[1] Let's chat about levels of "on-chain" art. It's important to define these clearly. The nuances behind digital art permanence and authenticity are confusing, so I figure this is a worthwhile reminder of what many already know, so we're all on the same page going into 2021.
[2] In my mind, there are four levels to digital art permanence:

1. Fully on-chain
2. Reproducibly on-chain
3. Decentralized
4. Centralized
[3] 1. Fully on-chain means the art, in its intended "as-is" form, is stored completely on the Ethereum blockchain. The first instance of this type of art was Autoglyphs.
[4] It was a clever way of writing a single generator script to the chain once that could produce generative art using immutable block data as a source of entropy. These will persist as long as the Ethereum network itself is alive without any additional maintenance cost.
[5] 2. Reproducibly on-chain means the artwork can be effectively reproduced given what is on-chain. A groundbreaking implementation of this is ArtBlocks, which stores generative scripts on-chain for a variety of creative coding projects.
[6] The difference is ArtBlocks scripts still require the JavaScript codebase and external libraries, while Autoglyphs are literally generated on-chain byte by byte.
[7] However these libraries are as decentralized as Ethereum itself, it is a very clever and efficient way to achieve permanence of on-chain digital art, in a practical way. In other words, this is probably as good as it's going to get unless someone stores JavaScript on-chain.
[8] 3. Decentralized digital art is really the majority of crypto art. Digital artworks are assigned an index in an Ethereum contract which can be owned and transferred. It's more of a public authenticity certificate.
[9] These contracts point to external resources which store the associated media (images, videos, sounds). This type of data is simply too expensive to store on-chain, thus we must resort to alternative means.

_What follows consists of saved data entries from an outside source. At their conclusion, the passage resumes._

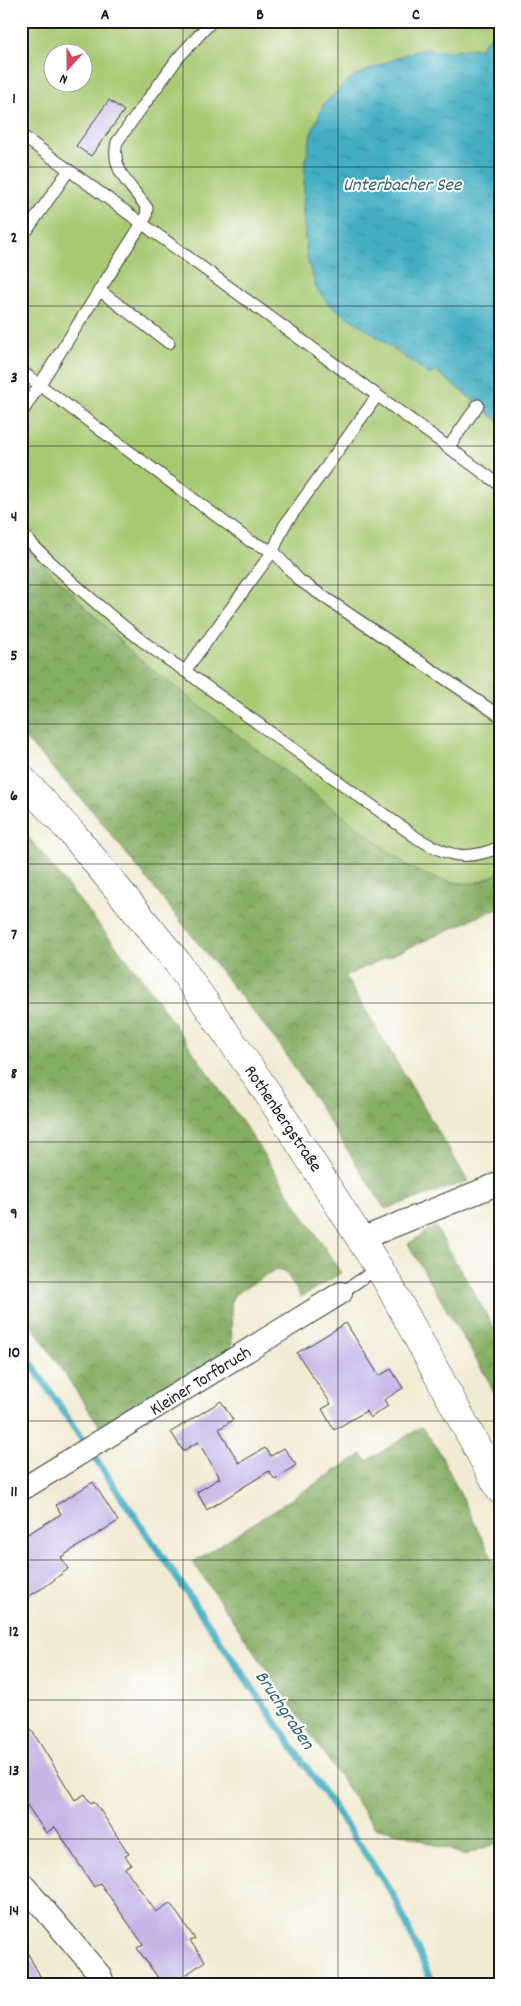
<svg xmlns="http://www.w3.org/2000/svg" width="521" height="2006" viewBox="0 0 521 2006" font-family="Dekko,sans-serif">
  <defs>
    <pattern id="forest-crowns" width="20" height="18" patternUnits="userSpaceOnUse" patternTransform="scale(1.25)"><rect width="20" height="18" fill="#85ad64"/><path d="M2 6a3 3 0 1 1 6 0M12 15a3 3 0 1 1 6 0" fill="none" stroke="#6c8c52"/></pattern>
    <pattern id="water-ripples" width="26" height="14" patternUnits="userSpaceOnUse" patternTransform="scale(1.25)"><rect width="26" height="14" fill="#43aec2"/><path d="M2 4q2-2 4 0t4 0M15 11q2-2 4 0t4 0" fill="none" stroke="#378d9d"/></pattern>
  </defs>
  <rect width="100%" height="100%" fill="#fff"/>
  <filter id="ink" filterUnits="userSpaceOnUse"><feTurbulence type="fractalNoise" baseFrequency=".02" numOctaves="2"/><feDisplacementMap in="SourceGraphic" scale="10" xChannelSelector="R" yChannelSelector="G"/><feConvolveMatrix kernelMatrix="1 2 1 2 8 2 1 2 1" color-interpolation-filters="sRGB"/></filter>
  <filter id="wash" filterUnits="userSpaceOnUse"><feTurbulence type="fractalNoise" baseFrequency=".0096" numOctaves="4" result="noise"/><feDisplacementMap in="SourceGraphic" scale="20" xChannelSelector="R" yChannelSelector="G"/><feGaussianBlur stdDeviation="1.12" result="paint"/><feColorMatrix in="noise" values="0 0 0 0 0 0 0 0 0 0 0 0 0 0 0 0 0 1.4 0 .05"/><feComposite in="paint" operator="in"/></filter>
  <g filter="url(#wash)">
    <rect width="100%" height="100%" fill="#f2ebd4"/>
    <!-- green -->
    <path fill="#a7c972" stroke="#627247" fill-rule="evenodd" d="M21 21H494L495 30 480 48H466L449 52 424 49 406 54 352 77 324 104 311 134 305 164 303 213 307 258 316 288 400 355 433 372 436 371 500 422V871L498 874 472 884 442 881 412 870 135 656 21 543ZM52 52H82V82H52Z"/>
    <!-- forest -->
    <g fill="url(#forest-crowns)" stroke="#506440">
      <path d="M21 543 135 656 412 869C439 880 474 894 500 871V907L345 976 468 1181 385 1209 282 1048 94 813 21 734Z"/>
      <polygon points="21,828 141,977 245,1126 341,1273 301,1297 285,1271 276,1269 234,1295 231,1302 232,1349 105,1434 21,1309"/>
      <polygon points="435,1226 500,1338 500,1407 488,1380 408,1244"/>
      <polygon points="421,1427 437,1447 500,1574 500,1842 464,1855 404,1834 374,1827 193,1562 362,1454 367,1461"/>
    </g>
    <!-- water -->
    <polygon fill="url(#water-ripples)" stroke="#30656f" points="494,21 500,21 500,422 436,371 430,375 374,334 329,305 316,288 307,258 303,213 305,164 311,134 324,104 352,77 406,54 424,49 449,52 480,48 495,30"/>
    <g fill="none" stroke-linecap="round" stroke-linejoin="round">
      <!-- stream -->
      <g stroke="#43aec2" stroke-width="7">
        <polyline points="21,1348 83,1441"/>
        <polyline points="97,1461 393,1894 433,1985"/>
      </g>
    </g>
    <g id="blocks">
      <!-- building -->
      <g fill="#c6b6e7">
        <polygon points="109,100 124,111 91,156 76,146"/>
        <polygon points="346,1323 379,1376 391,1369 403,1388 384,1400 388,1406 370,1418 366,1411 334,1430 322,1409 331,1404 297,1353"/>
        <polygon points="221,1401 233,1420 219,1429 239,1463 265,1448 271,1456 284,1448 296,1465 275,1480 269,1471 207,1510 197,1492 220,1478 198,1442 183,1451 171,1432"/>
        <polygon points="93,1482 118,1521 61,1557 68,1569 46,1586 21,1601 21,1538 61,1514 56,1505"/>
        <polygon points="21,1713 75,1800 85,1794 91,1803 94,1801 129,1854 125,1856 131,1864 125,1868 156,1912 170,1903 195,1939 190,1941 205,1961 186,1975 194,1985 163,1985 137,1948 143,1944 100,1883 94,1887 55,1827 46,1833 27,1805 21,1796"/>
        <polygon points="21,1941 45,1985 21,1985"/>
      </g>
    </g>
  </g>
  <g filter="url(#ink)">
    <use href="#blocks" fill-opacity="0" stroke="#3c3b38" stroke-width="1"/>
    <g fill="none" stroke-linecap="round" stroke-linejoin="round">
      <!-- service casing -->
      <g stroke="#3c3b38" stroke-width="13">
        <g id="service">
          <polyline points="21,135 500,485"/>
          <polyline points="21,233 28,229 69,170"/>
          <polyline points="99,290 169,343"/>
          <polyline points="21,371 250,541 273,551 299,580 500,716"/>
          <path d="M21 414 146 217 147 208C132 186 110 171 117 142L178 58 212 21"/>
          <polyline points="448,448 478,405"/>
          <path d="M21 532C35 549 52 563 68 578 105 612 143 644 185 671L417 838C448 856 465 862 500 847"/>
          <polyline points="185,671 273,551 284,526 377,396"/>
          <polyline points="341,1293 378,1268"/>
        </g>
      </g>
      <!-- minor casing -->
      <g stroke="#3c3b38" stroke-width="24">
        <g id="minor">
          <polyline points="361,1239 500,1183"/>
          <polyline points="21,1490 341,1293"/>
          <polyline points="21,1882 100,1975 104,1985"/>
        </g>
      </g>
      <!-- secondary casing -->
      <g stroke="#3c3b38" stroke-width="29">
        <polyline id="secondary" points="21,778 73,834 177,962 271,1098 387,1281 500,1490"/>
      </g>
      <!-- service -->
      <use href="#service" stroke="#fff" stroke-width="11"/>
      <!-- minor -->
      <use href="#minor" stroke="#fff" stroke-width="22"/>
      <!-- secondary -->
      <use href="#secondary" stroke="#fff" stroke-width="28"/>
    </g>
  </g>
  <!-- grid -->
  <path fill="none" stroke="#1c1c1c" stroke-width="1" stroke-opacity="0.55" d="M183 21V1985M338 21V1985M21 167H500M21 306H500M21 446H500M21 585H500M21 724H500M21 864H500M21 1003H500M21 1142H500M21 1282H500M21 1421H500M21 1560H500M21 1700H500M21 1839H500"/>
  <g text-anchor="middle" stroke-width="4" stroke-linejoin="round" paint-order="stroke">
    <!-- street labels -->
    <g font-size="18" fill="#1c1c1c" stroke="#fff">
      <text transform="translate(284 1118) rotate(56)" y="6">Rothenbergstraße</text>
      <text transform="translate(200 1380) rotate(-32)" y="6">Kleiner Torfbruch</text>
    </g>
    <!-- water labels -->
    <g font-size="19" font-style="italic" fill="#30656f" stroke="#fff">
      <text x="402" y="190">Unterbacher See</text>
      <text transform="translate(286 1709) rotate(56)" y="7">Bruchgraben</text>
    </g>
  </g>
  <!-- margin -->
  <rect width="521" height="2006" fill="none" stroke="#fff" stroke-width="55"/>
  <!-- north arrow -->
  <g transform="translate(68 68) rotate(201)"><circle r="24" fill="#ffffff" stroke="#a4a4a4"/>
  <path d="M0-4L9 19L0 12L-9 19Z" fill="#d1495b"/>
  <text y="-8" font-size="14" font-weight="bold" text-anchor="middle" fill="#1c1c1c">N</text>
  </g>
  <rect x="28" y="28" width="466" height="1950" fill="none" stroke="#1c1c1c" stroke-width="2"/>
  <g font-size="16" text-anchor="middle" font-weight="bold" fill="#1c1c1c">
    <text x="105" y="19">A</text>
    <text x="260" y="19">B</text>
    <text x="416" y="19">C</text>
    <text x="14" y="103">1</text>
    <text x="14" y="242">2</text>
    <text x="14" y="382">3</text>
    <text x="14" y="521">4</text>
    <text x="14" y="660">5</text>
    <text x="14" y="800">6</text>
    <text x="14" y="939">7</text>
    <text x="14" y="1078">8</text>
    <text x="14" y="1218">9</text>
    <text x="14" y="1357">10</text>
    <text x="14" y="1496">11</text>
    <text x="14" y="1636">12</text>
    <text x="14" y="1775">13</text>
    <text x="14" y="1915">14</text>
  </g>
</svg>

[10] The best practice is to store media on a decentralized network (IPFS) and assign a CID hash, ensuring its authenticity in the future. IPFS is decentralized, meaning there isn't a single point of failure where the media could be lost.
[11] However IPFS isn't free, meaning permanence will require someone (artist, collector, or marketplaces) to pay for its safeguarding on the network (likely ~$0.1-0.15/GB/month).
[12] These levels are all important for certain use cases and it'll be important to make sure we're all on the same page moving forward. It might be ugly if someone thinks their 50mb GIF they bought for 100 ETH is immutably stored on the Ethereum blockchain.